The theological war thesis originated in the Southern Presbyterian Church of the mid-nineteenth century, its advocates including Robert Lewis Dabney (1820–1898), professor at Union Theological Seminary in Virginia and Confederate General “Stonewall” Jackson’s army chaplain; James Henley Thornwell (1812–1862), President of South Carolina College, later professor at Columbia Theological Seminary; and Benjamin Morgan Palmer (1818–1902), founding editor of the Southern Presbyterian Review, professor at Columbia Theological Seminary, and later pastor of the First Presbyterian Church in New Orleans. Following the Civil War, the Southern Presbyterian Church published biographies of and writings by Dabney, Thornwell, and Palmer. This work remained outside the more mainstream “Lost Cause” apologetics for the Confederacy (see Pollard; Osterweis, Romanticism and Myth; Gallagher and Nolan). Thus, it comprised a marginal body of literature until Southern Agrarian Richard M. Weaver (1910–1963), Christian Reconstructionist Rousas John Rushdoony (1916–2001) and Presbyterian leader C. Gregg Singer (1910–1999) revived interest in these writings after World War II. Subsequently, Sprinkle Publications of Harrisonburg, Virginia, reprinted texts by Southern Presbyterian clergymen dating from the Civil War and postbellum period and academic historians, such as Eugene Genovese, reappraised these works in the 1980s and 1990s.
Utilizing original publications by nineteenth-century Presbyterians and Internet postings by the League of the South as the resources for our analysis, our explication will examine the roots and development of the theological war thesis. We argue that the theological war thesis originated in texts by theologians who between them contended that the Confederacy comprised an orthodox Christian nation, at times intertwining this religious viewpoint with, amongst other things, defences of slavery, denunciations of public education and mass schooling, and proposals to maintain a hierarchical and unequal society. There is not space to examine every publication in this chronology and tradition, although as other authors have pointed out, interpretations of Christianity and its connection to the Civil War and Biblical justifications for slavery are numerous (see inter alia Stanton; H. Smith; Wilson; Webster; Webster and Leib, “Whose South”and “Political Culture” ; Harrill; Genovese, Slavery, “James Thornwell,” Slaveholders’ Dilemma, Southern Tradition, ”Marxism,” “Religion,” “Consuming Fire”; Farmer; Fox-Genovese and Genovese, Religious Ideals, “Divine Sanction,” “Social Thought”; Miller, et al.).

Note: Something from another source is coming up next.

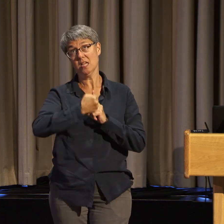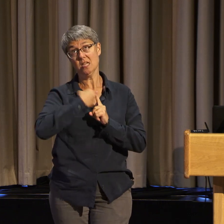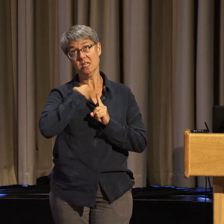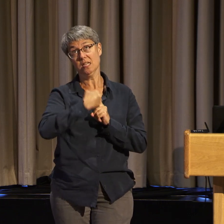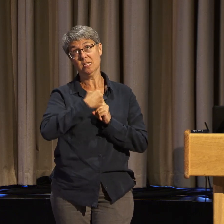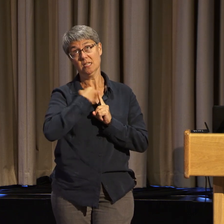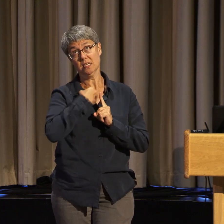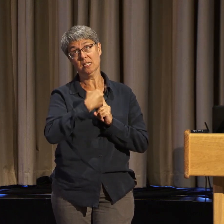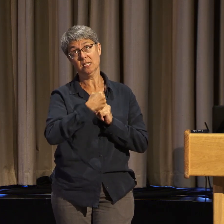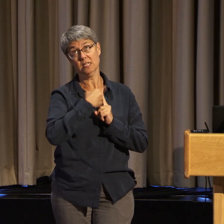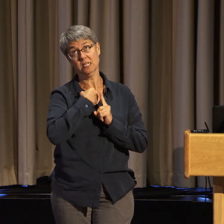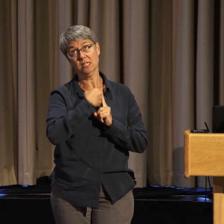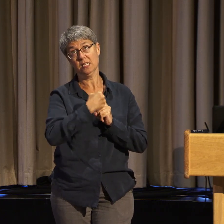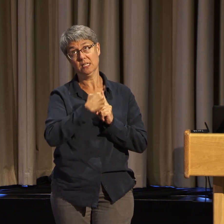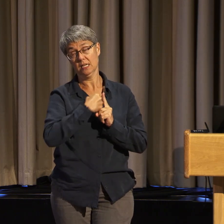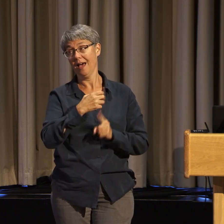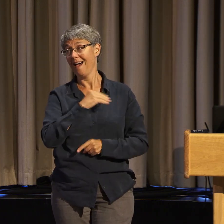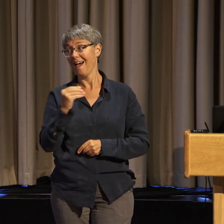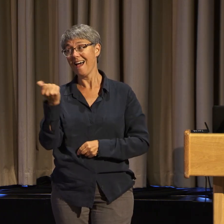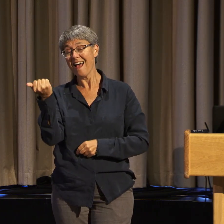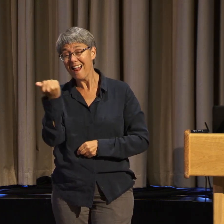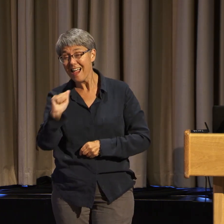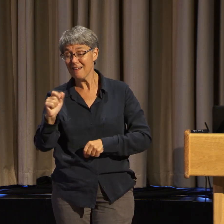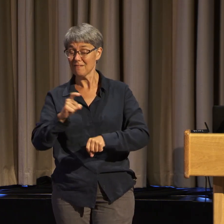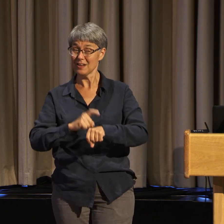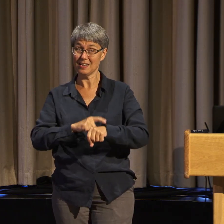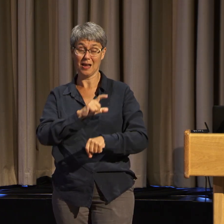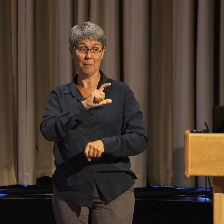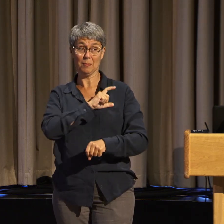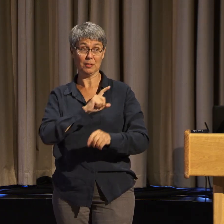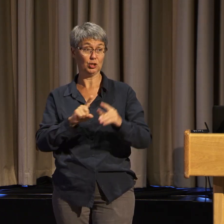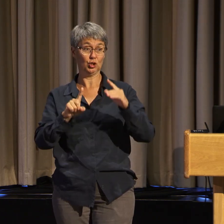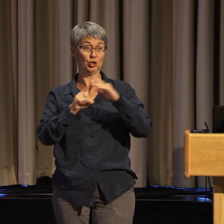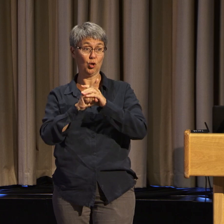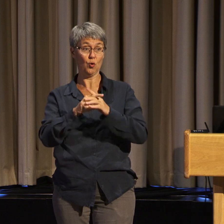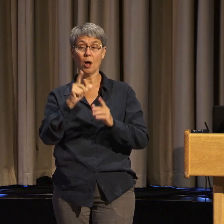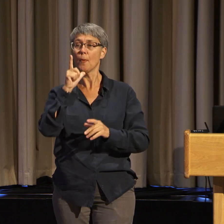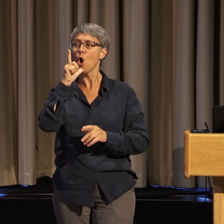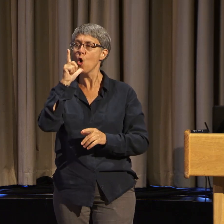man, every time a cop showed up, guess whose black butt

Tracing the theological war thesis from its origins to the turn of the twenty-first century, we show how the belief that the Confederacy was an orthodox Christian nation has gained increasing circulation and acceptance. Once a marginal revisionist reading of the Civil War, we contend that groups as diverse as the Sons of Confederate Veterans heritage organization, Christian Reconstructionist bodies such as the Chalcedon Foundation, and the League of the South now generally accept the theological war thesis. Reaching a broad audience at conferences, through publications and on web sites, one of the League’s founding directors, Steven Wilkins, continues to develop theological interpretations of the Civil War. Operating within this historical trajectory, therefore, the League of the South has utilized the theological war thesis to promote a Christian nationalist commitment to constructing a new Confederate States of America.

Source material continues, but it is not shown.